I learned that Jonathan lived with his brother and single mother in a project in the Bronx. He was a member of the Bloods, one of the most ruthless street gangs in the city at the time, which in retrospect explained his signature red shorts. I cautiously pressed for details, but he wouldn’t take the bait. “I’ve done some bad shit, man — we’ll leave it at that.” I wanted to know what he’d done to become a member, but he was more interested in hearing about what my parents did for a living or laughing about how I was on the golf team. “You seem like a good dude,” he began. “I’ma show you something.”
We stopped at McDonald’s on 92nd where I treated him to a 9-piece chicken nuggets and a soda with my allowance, which I figured was a wise investment. “Give me your hand,” he said. I nervously hesitated, and he rolled his eyes. “Just give me your hand, idiot.” He proceeded to train me in the intricate, 7-step official handshake of the Bloods. “In case you get in trouble one day. You’re good now.” He insisted we practice a few more times before parting ways, which I thought was a quaint gesture, though amusingly impractical on the Upper West Side.

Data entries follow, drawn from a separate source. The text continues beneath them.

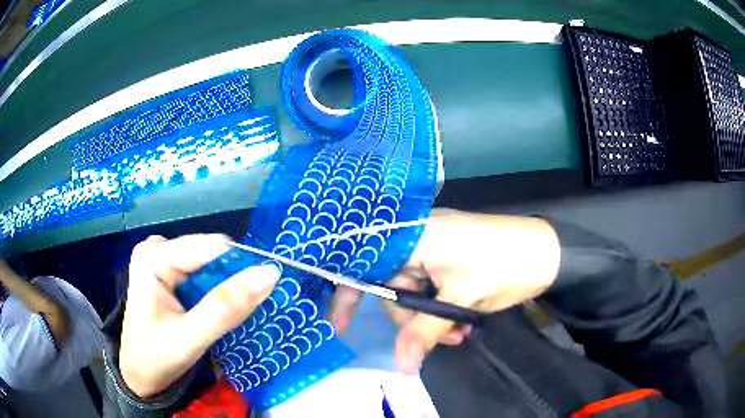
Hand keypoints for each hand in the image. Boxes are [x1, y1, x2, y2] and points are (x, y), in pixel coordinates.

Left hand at [120, 234, 279, 397]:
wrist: (139, 375)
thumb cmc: (156, 358)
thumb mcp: (191, 337)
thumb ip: (226, 307)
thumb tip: (270, 273)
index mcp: (154, 256)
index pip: (211, 248)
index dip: (243, 267)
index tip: (267, 293)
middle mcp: (157, 248)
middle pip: (211, 253)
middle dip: (233, 279)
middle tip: (247, 311)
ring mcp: (162, 258)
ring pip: (210, 263)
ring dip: (227, 286)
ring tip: (234, 314)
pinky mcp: (168, 271)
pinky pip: (203, 272)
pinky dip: (218, 290)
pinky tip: (218, 310)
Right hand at [330, 210, 560, 374]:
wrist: (548, 251)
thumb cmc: (504, 267)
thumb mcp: (462, 301)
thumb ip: (424, 333)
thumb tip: (400, 368)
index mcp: (413, 235)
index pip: (364, 262)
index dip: (348, 294)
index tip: (340, 327)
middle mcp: (416, 235)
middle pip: (391, 284)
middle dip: (411, 319)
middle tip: (439, 339)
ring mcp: (433, 245)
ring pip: (413, 291)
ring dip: (431, 317)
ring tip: (460, 332)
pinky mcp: (447, 255)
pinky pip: (429, 286)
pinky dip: (441, 307)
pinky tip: (463, 319)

Months later, when our summer at the Central Park courts had become a distant memory, my parents received a phone call from an administrator at Columbia Prep. School had suddenly been cancelled for the rest of the week, and we were warned not walk around the area, and definitely not to wear red for a few weeks. The Bloods had publicly threatened to slash any Columbia students they could find roaming the neighborhood. Three of Columbia’s finest had decided it would be funny to start a gang called Whities On The Prowl, and spent the weekend tagging “WOP” on walls around town. They’d sprayed over the wrong tag on the wrong wall, streetwise as they were, and drew the full attention of a real gang, not known for their nuanced sense of irony. My mother was nervous about letting me go to school come the following Monday, so I put on a blue shirt and reassured her. “Don’t worry, I know the handshake.”
One Saturday, twelve years or so later, Richie and I decided to return to the Central Park courts. We’d been playing in white-collar, corporate leagues in fancy gyms with referees, buttery leather balls, and fresh nets on the rims, and we wanted to see if we could still make a scene. There was a familiar eye roll when we took the court. We looked just as unqualified as before, and now with our bodies sewn together with athletic tape, ankle guards, knee braces, and of course, ‘rec specs.’ Our opponents took their defensive positions. To me they assigned a massive, shirtless man with a bulging six-pack and a 3-inch wide scar shooting down his abdomen like a lightning bolt. To Richie they assigned a slender, 13-year old Dominican kid wearing soccer shoes. I looked at Richie and yelled out, “Karl.”
Cuba was still there, shooting baseline hooks, and Hollywood was still yelling ‘Hollywood,” though he’d gotten grey in the sideburns. We didn’t recognize anyone else. Every couple minutes I’d look around the sidelines, hoping to see Jonathan lacing up, but I never did. “Cookies hasn’t been around in years,” Cuba told me. I hope that bum didn’t die.